The interdisciplinary nature of these appointments informs our overall mission. Good writing is integral to many academic disciplines and a well-rounded university education. Last semester alone, our consultants met with students from over forty different disciplines and from all four undergraduate colleges and schools, which demonstrates how instrumental writing support has become across the disciplines, not just in the humanities.
At the Writing Studio, we aim to provide writing support to students in all divisions of the university and from all ranges of writing skill and experience. We are able to satisfy this goal not only because our consultants have varied backgrounds, but also because they undergo continuous training to serve as interlocutors for students in all disciplines. Sometimes a writer needs a sympathetic ear, a devil’s advocate, or a sounding board. We help students express their ideas in writing and see new possibilities and directions in their work. In this issue, Rachel Bowers writes about her experience as a writing consultant negotiating the Studio’s mission to foster collaborative inquiry and the demands of our University Honor Code. She tells us how she has come to understand the ways in which writing consultations help to fullfill the requirements of the Code.
In addition to providing consultation services, we also create forums for writers to engage with each other. In her article, “A Pair of New Eyes,” Christina Neckles’ tells us how writing consultants cultivate critical response among undergraduate honors students participating in thesis writing groups. Another forum we continue to host is On Writing, a series of conversations with advanced and professional writers. Keeping true to our mission of interdisciplinarity, our recent guests to this series have included science writers, poets, and Vanderbilt’s own Brooke Ackerly, Associate Professor of Political Science, Women’s and Gender Studies, and Philosophy.

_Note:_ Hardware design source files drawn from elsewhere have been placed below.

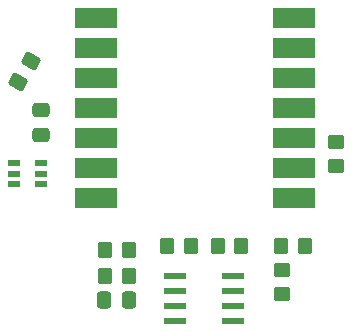
<source format=gbr>
%TF.GenerationSoftware,KiCad,Pcbnew,7.0.9*%
%TF.CreationDate,2024-04-20T20:01:19-07:00*%
%TF.ProjectId,mini_v1,6d696e69-5f76-4312-9e6b-696361645f70,rev?*%
%TF.SameCoordinates,Original*%
%TF.FileFunction,Paste,Bot*%
%TF.FilePolarity,Positive*%
%FSLAX46Y46*%
G04 Gerber Fmt 4.6, Leading zero omitted, Abs format (unit mm)*
G04 Created by KiCad (PCBNEW 7.0.9) date 2024-04-20 20:01:19*
%MOMM*%
%LPD*%
G01*
G04 APERTURE LIST*
G04 Aperture macros list*
%AMRoundRect*
0 Rectangle with rounded corners*
0 $1 Rounding radius*
0 $2 $3 $4 $5 $6 $7 $8 $9 X,Y pos of 4 corners*
0 Add a 4 corners polygon primitive as box body*
4,1,4,$2,$3,$4,$5,$6,$7,$8,$9,$2,$3,0*
0 Add four circle primitives for the rounded corners*
1,1,$1+$1,$2,$3*
1,1,$1+$1,$4,$5*
1,1,$1+$1,$6,$7*
1,1,$1+$1,$8,$9*
0 Add four rect primitives between the rounded corners*
20,1,$1+$1,$2,$3,$4,$5,0*
20,1,$1+$1,$4,$5,$6,$7,0*
20,1,$1+$1,$6,$7,$8,$9,0*
20,1,$1+$1,$8,$9,$2,$3,0*%
G04 Aperture macros list end*
%ADD10RoundRect,0.250000X0.242612X-0.529784X0.580112X0.054784X-0.242612X0.529784X-0.580112X-0.054784X0*%
%ADD11RoundRect,0.250000X-0.350000X-0.450000X0.350000X-0.450000X0.350000X0.450000X-0.350000X0.450000X0*%
%ADD12RoundRect,0.250000X-0.337500X-0.475000X0.337500X-0.475000X0.337500X0.475000X-0.337500X0.475000X0*%
%ADD13RoundRect,0.250000X0.450000X-0.350000X0.450000X0.350000X-0.450000X0.350000X-0.450000X-0.350000X0*%
%ADD14RoundRect,0.250000X0.350000X0.450000X-0.350000X0.450000X-0.350000X-0.450000X0.350000X-0.450000X0*%
%ADD15RoundRect,0.250000X0.475000X-0.337500X0.475000X0.337500X-0.475000X0.337500X-0.475000X-0.337500X0*%
%ADD16R,1.981200X0.558800*%
%ADD17RoundRect,0.250000X-0.450000X0.350000X-0.450000X-0.350000X0.450000X-0.350000X0.450000X0.350000X0*%
%ADD18R,3.556000X1.778000*%
%ADD19R,1.030000X0.620000*%
%ADD20R,1.030000X0.500000*%
G04 APERTURE END LIST*
D10*
%TO.C,R3*%
X85471000Y-40513000D03*
X86508500Y-38715998D03*
%TD*%
D11*
%TO.C,R1*%
X98060000Y-54356000D03*
X100060000Y-54356000D03*
%TD*%
D12*
%TO.C,C3*%
X92769500Y-58928000D03*
X94844500Y-58928000D03*
%TD*%
D13*
%TO.C,Rf2*%
X107823000Y-58404000D03*
X107823000Y-56404000D03*
%TD*%
D14*
%TO.C,Rs1*%
X94837000Y-56881000D03*
X92837000Y-56881000D03*
%TD*%
D15*
%TO.C,C1*%
X87376000Y-42883000D03*
X87376000Y-44958000D03*
%TD*%
D11*
%TO.C,Rf1*%
X92837000Y-54737000D03*
X94837000Y-54737000D03*
%TD*%
D16*
%TO.C,U2*%
X103632000Y-56896000D03*
X103632000Y-58166000D03*
X103632000Y-59436000D03*
X103632000Y-60706000D03*
X98704400Y-60706000D03*
X98704400Y-59436000D03*
X98704400Y-58166000D03*
X98704400Y-56896000D03*
%TD*%
D11*
%TO.C,R2*%
X102362000Y-54356000D03*
X104362000Y-54356000D03*
%TD*%
D17*
%TO.C,Rb1*%
X112395000Y-45593000D03*
X112395000Y-47593000D03*
%TD*%
D18*
%TO.C,U1*%
X108839000Y-35052000D03*
X108839000Y-37592000D03*
X108839000Y-40132000D03*
X108839000Y-42672000D03*
X108839000Y-45212000D03*
X108839000Y-47752000D03*
X108839000Y-50292000D03*
X92075000Y-35052000D03*
X92075000Y-37592000D03*
X92075000Y-40132000D03*
X92075000Y-42672000D03*
X92075000Y-45212000D03*
X92075000Y-47752000D03*
X92075000Y-50292000D03*
%TD*%
D11*
%TO.C,Rg1*%
X107712000Y-54356000D03*
X109712000Y-54356000D03*
%TD*%
D19*
%TO.C,MK1*%
X87359000Y-49140000D03*
D20*
X87359000Y-48260000D03*
D19*
X87359000Y-47380000D03*
X85149000Y-47380000D03*
D20*
X85149000Y-48260000D03*
D19*
X85149000Y-49140000D03*
%TD*%
M02*

</source>
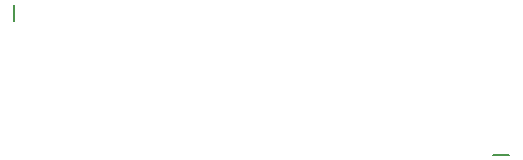
<source format=gbr>
G04 EAGLE Gerber X2 export*
%TF.Part,Single*%
%TF.FileFunction,Legend,Bot,1*%
%TF.FilePolarity,Positive*%
%TF.GenerationSoftware,Autodesk,EAGLE,9.0.1*%
%TF.CreationDate,2018-06-21T21:19:49Z*%
G75*
%MOMM*%
%FSLAX34Y34*%
%LPD*%
%AMOC8*
5,1,8,0,0,1.08239X$1,22.5*%
G01*
%ADD10C,0.203200*%


D10*
X592176Y286868D02*
X606146Y286868D01*
X186690Y400050D02*
X186690Y414020D01*
M02*

</source>
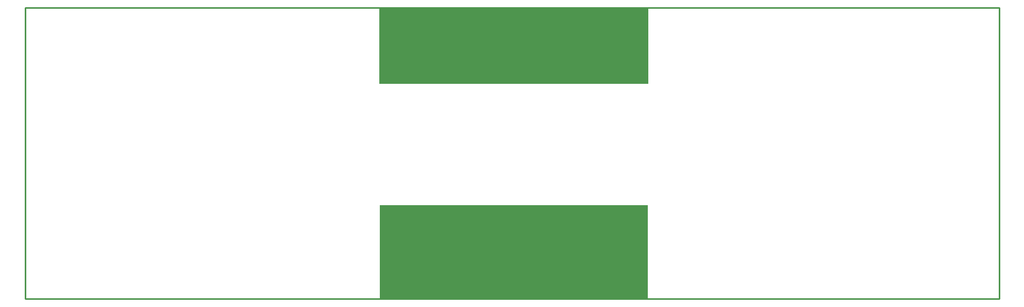
<source format=gbr>
G04 EAGLE Gerber RS-274X export*
G75*
%MOMM*%
%FSLAX34Y34*%
%LPD*%
%IN*%
%IPPOS*%
%AMOC8*
5,1,8,0,0,1.08239X$1,22.5*%
G01*
%ADD10R,44.230000X12.530000*%
%ADD11R,44.140000X15.400000*%
%ADD12R,44.230000X0.020000*%
%ADD13C,0.254000*%


D10*
X802850Y937250D03*
D11*
X802700Y597600D03*
D12*
X802850Y1000000D03*
D13*
X0Y520700D02*
X1600000Y520700D01*
X1600000Y1000000D01*
X0Y1000000D01*
X0Y520700D01*
M02*

</source>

You can listen to some of these conversations on podcast by visiting our Web site.
As John Morrell tells us in his article, writing in the sciences has also been a feature of our Words and Woods series. This semester, Jonathan Gilligan of the Earth and Environmental Sciences Department gave a talk about his work not only as a scientist who researches and writes about the environment, but also as a playwright who allows his ecological sensibility to shape the natural imagery he deploys in his plays. Morrell also tells us about how Words and Woods’ camping trips to the Smoky Mountains advance the Writing Studio’s mission to promote experimentation in the practice of writing beyond the Vanderbilt community.
Back on campus, the Writing Studio promotes experimentation in the practice of writing with workshops that happen both in and outside the classroom. Our consultants are happy to work with faculty to co-create a workshop that its the specific needs of a course. You can read in this issue about how Director of Religious Life and Assistant Professor Gay Welch used just such a workshop to tackle the challenges of writing about religion in her course God, Sex, and the Earth. And since the work of writing does not end with any single class or assignment, we continue to offer a regular series of in-house workshops on topics ranging from writing thesis statements and revising drafts to writing about film and triggering the creative process of writing fiction and poetry.
We hope that you will enjoy browsing this first issue and that you will continue to look for upcoming issues online at www.vanderbilt.edu/writing.